熊赐履涨红了脸,一言不发,只是苍白的须发不住地颤抖。索额图看着不忍,走下堂去,“敬修,皇上皇恩浩荡,宽和为政,你为官多年,若只是犯错,只要说出实情,难道皇上会对你斩尽杀绝吗?若并无其事,我定会在皇上面前为你作保。”
熊赐履同他对视半晌,苍老的身躯一软,“……巴泰等人所言,确有其事,索大人,你不必为我开脱,此事确实是敬修犯错在先,理应受到处罚。”
他说完这番话,便如同被抽去了脊梁般的瘫软在地,索额图与之为友多年,自然明白对这样一位理学大家来说,公然承认自己渎职在先,嫁祸在后之罪,无异于当众剥光衣裳羞辱。
明珠看着索额图灰败的神色,不无得意道:“索大人,熊赐履自己犯错,索大人怎的如此恼恨懊悔?”他振了振衣袖,向索额图打了个拱,“既然已经结案,本官要向皇上回话去了,告辞。”
待明珠离去,索额图忙伸手将熊赐履搀扶起来,熊赐履嘆息一声,竟露出一丝笑意,“宦海沈浮这么多年,我早已倦了,若这次蒙皇上恩典,我得以不死,正好可以回乡着述,索大人无需为我忧心。”
索额图皱眉,“你老家恰在湖北,南方战乱不断,你年事已高,就算回去,如何安身立命?”
熊赐履道:“猫有猫道,当日前明乱世,我尚能茍安一隅,今日索大人你尚在朝中,难道我就能死了不成?”
索额图冷嗤一声,又恨恨道:“明珠去了御前,不知又向皇上添油加醋说些什么昏话,我去看着,你且在此等候!”
徐干学看着索额图走远了,方才冷笑道:“他害了大人,如今还在这里装好人,索额图为人反覆,熊大人可不能相信于他。”
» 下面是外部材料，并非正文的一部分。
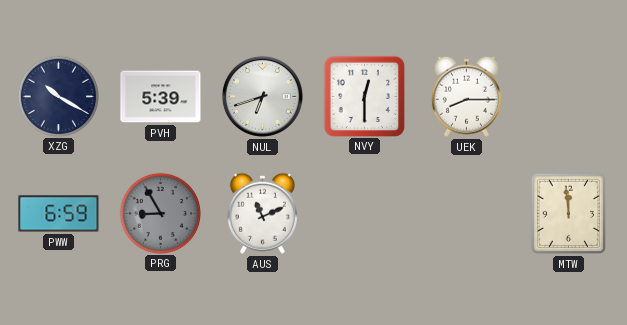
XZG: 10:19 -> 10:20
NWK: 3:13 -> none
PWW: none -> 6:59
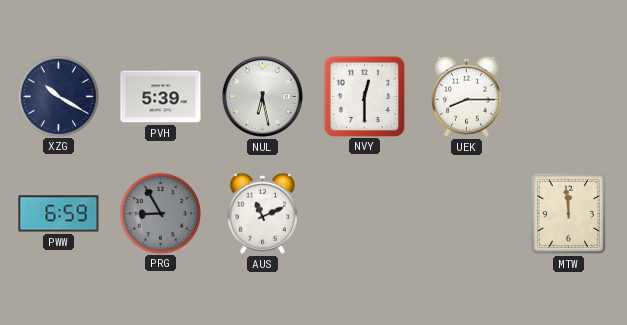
NUL: 6:42 -> 6:28
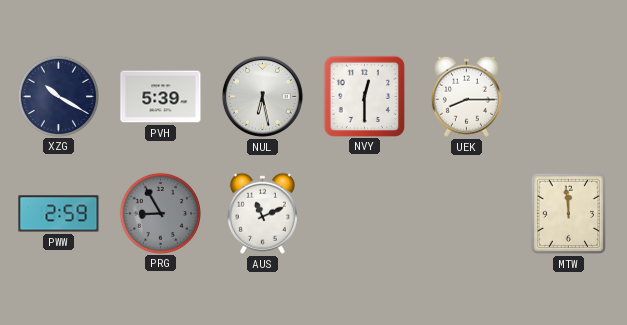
PWW: 6:59 -> 2:59
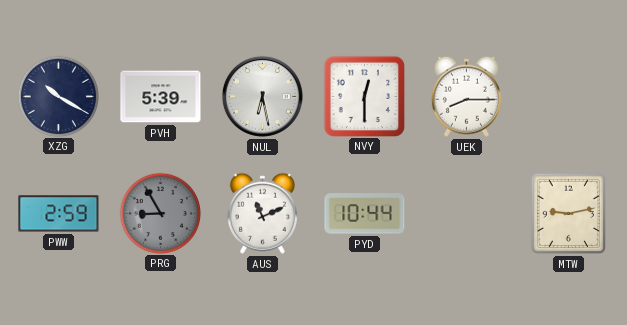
PYD: none -> 10:44
MTW: 11:59 -> 9:13
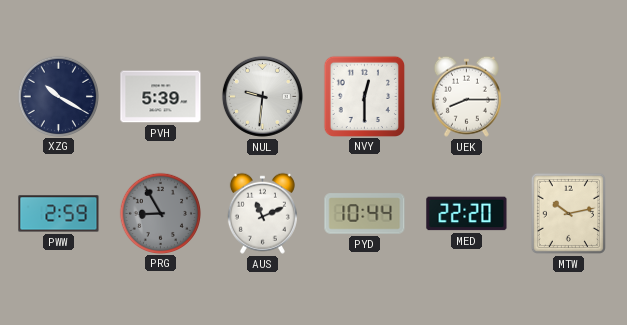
NUL: 6:28 -> 9:31
MED: none -> 22:20
MTW: 9:13 -> 10:13
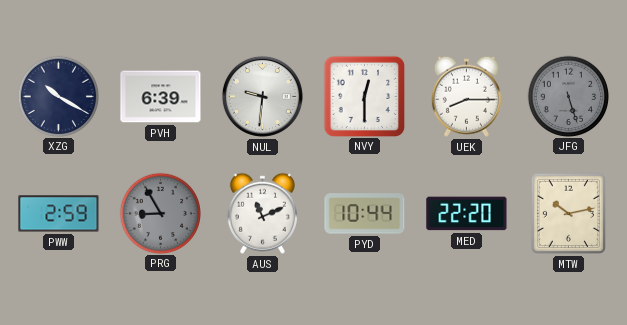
PVH: 5:39 -> 6:39
JFG: none -> 5:27
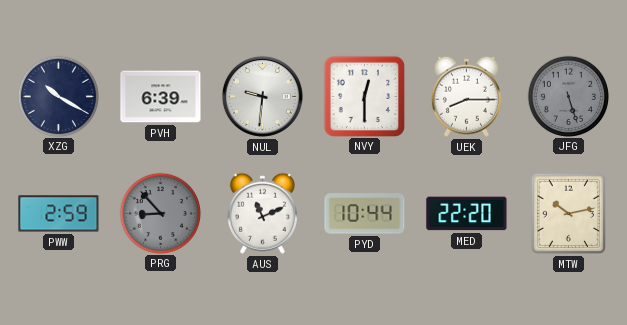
PRG: 8:55 -> 8:53
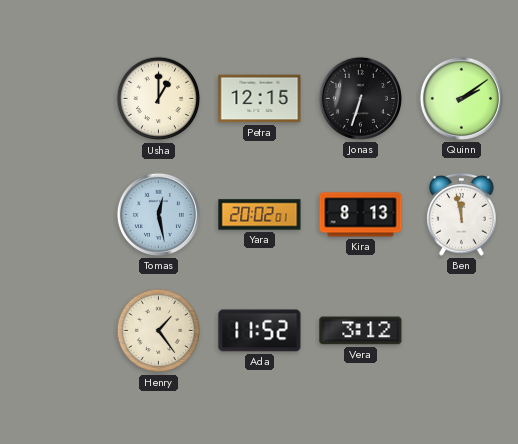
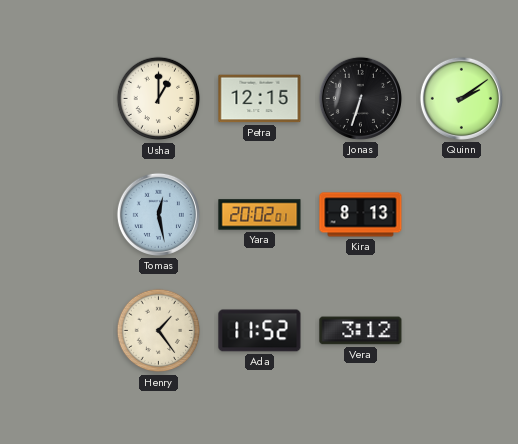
Ben: 11:58 -> none
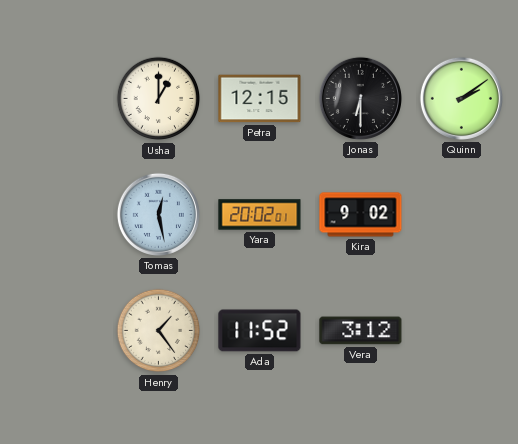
Jonas: 6:33 -> 6:30
Kira: 8:13 -> 9:02
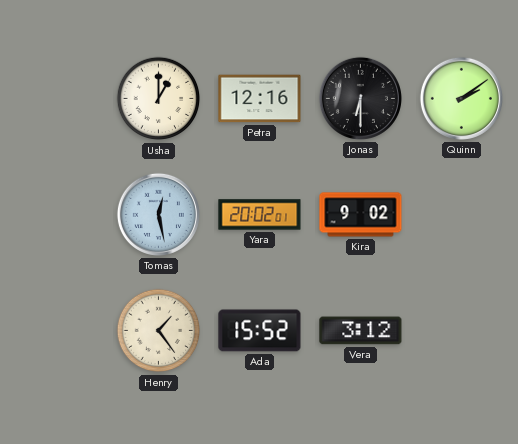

熊赐履淡淡瞥了他一眼,安然闭目坐在一侧,等待着皇帝的处置。
皇帝听了明珠的回报,道:“熊赐履乃理学大家,在士人之中,声望极高,既然他已经认错,不当重罚,着革去职务,令返回原籍。你们也都退下,此事不必多言。”
这一句话就将索额图一腔的求情之言堵了回去,只得怀着满腔遗憾离去。
殿内一时只剩皇帝一人,他随手翻开一本书,恰是熊赐履所着,他翻看一阵,怒从心头起,挥手将书扔了出去。端着茶杯走到西暖阁门口的喜哥被书劈头盖脸地砸中,翻开的书页正正落入茶水之中,墨迹晕开,她忙蹲下身,摘下帕子,细细擦拭干凈。